> **EXTRACT**
===============

Something needs to happen to parse the JSON here before validation. If I can figure this out, I'll submit a PR, but I may have to defer to someone who knows the codebase if I can't. Advice would also be appreciated.

dmjohnsson23 commented 1 month ago

I've found if I change this:

https://github.com/thephpleague/openapi-psr7-validator/blob/a665e220d0bba68411efc1899ed5022fd9b10113/src/PSR7/Validators/BodyValidator/MultipartValidator.php#L297-L301

To this:

        try {
            $body = $this->deserializeBody($body, $schema);
            $validator->validate($body, $schema);
        } catch (SchemaMismatch $e) {
            throw InvalidBody::becauseBodyDoesNotMatchSchema($this->contentType, $addr, $e);
        }

And also change this:

https://github.com/thephpleague/openapi-psr7-validator/blob/a665e220d0bba68411efc1899ed5022fd9b10113/src/PSR7/Validators/BodyValidator/BodyDeserialization.php#L32

To this:

            $param           = new SerializedParameter($propSchema, 'application/json');

Then the request is validatated properly (well, at least, assuming I only have JSON data in the request obviously...). The only remaining question is how to actually get the expected content type rather than hard-coding it. The existing detectEncodingContentTypes method seems to already implement the required logic, but requires other data (namely, the part's Content-Type header) to call. Frankly, I have no clue how I can actually get that content type header, as ServerReqestInterface doesn't seem to expose it....

===============

> **DATASET ENTRIES**
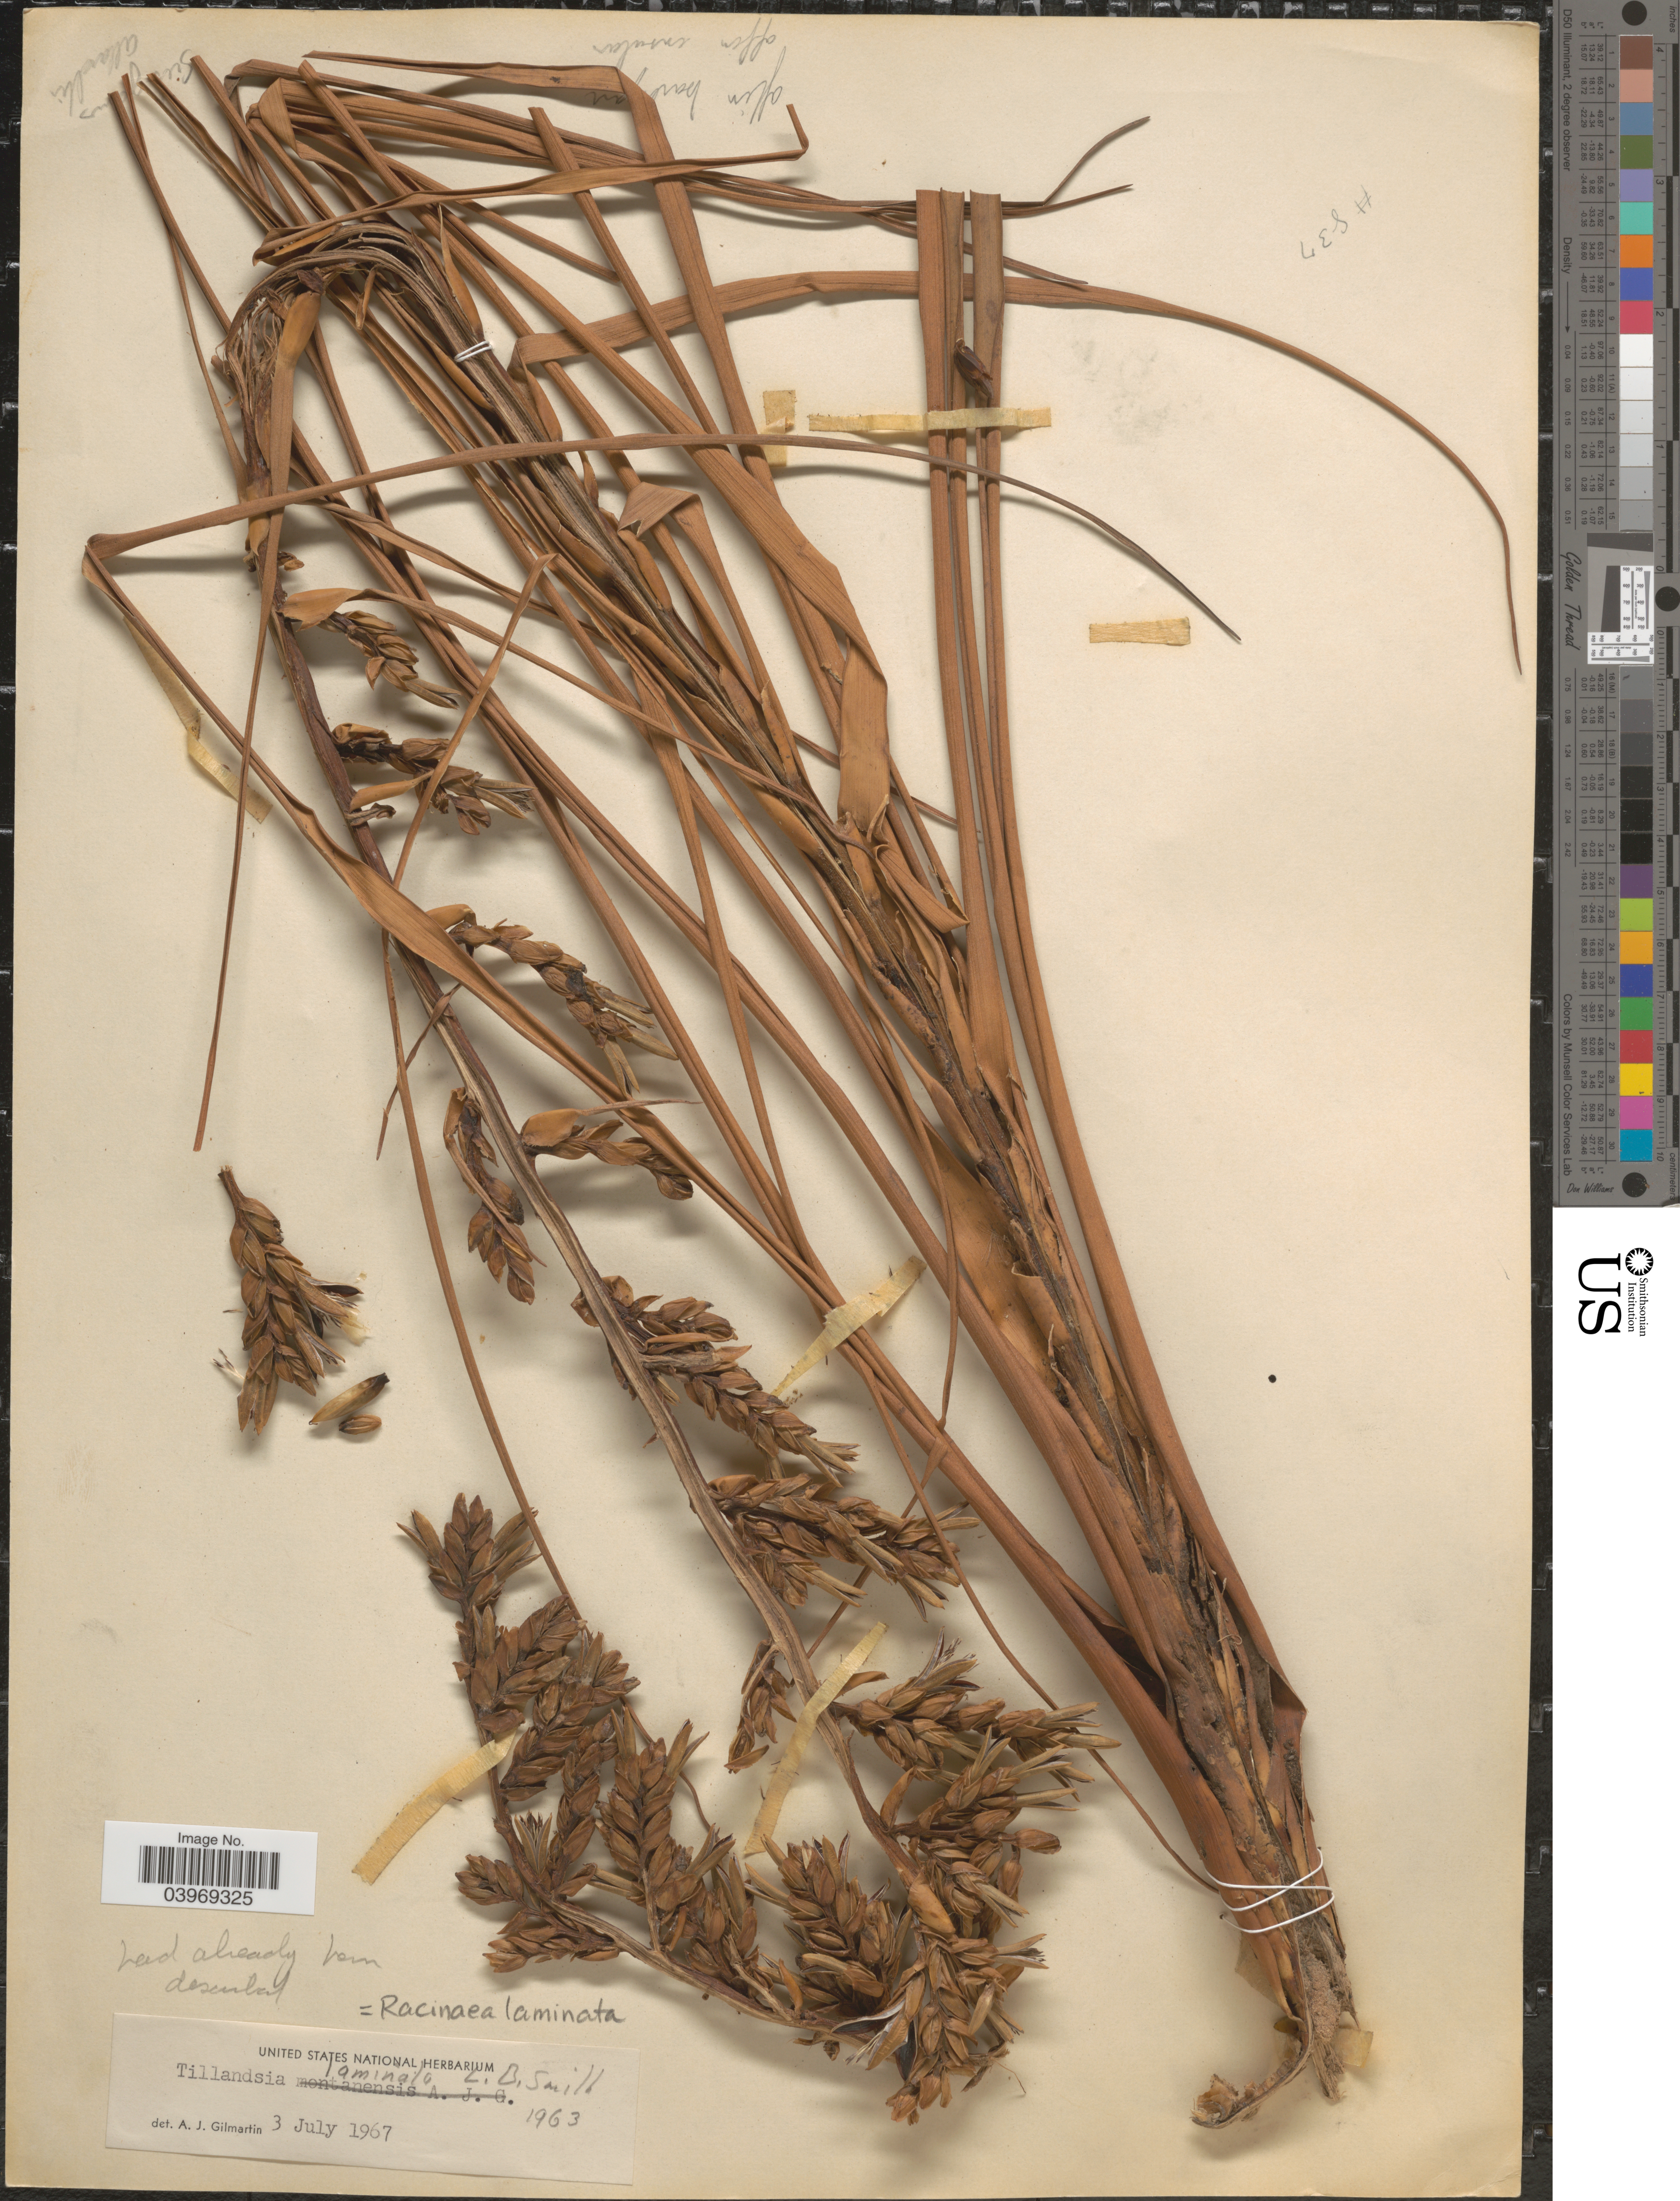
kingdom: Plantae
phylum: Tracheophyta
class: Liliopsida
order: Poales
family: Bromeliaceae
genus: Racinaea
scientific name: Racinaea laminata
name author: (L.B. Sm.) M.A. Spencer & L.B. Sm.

===============

> **EXERCISE PROMPT**
List every method name that appears in the thread about validating multipart JSON, in the code lines and in the prose.

> **RESPONSE FOR THIS EXERCISE**
deserializeBody, validate, becauseBodyDoesNotMatchSchema, detectEncodingContentTypes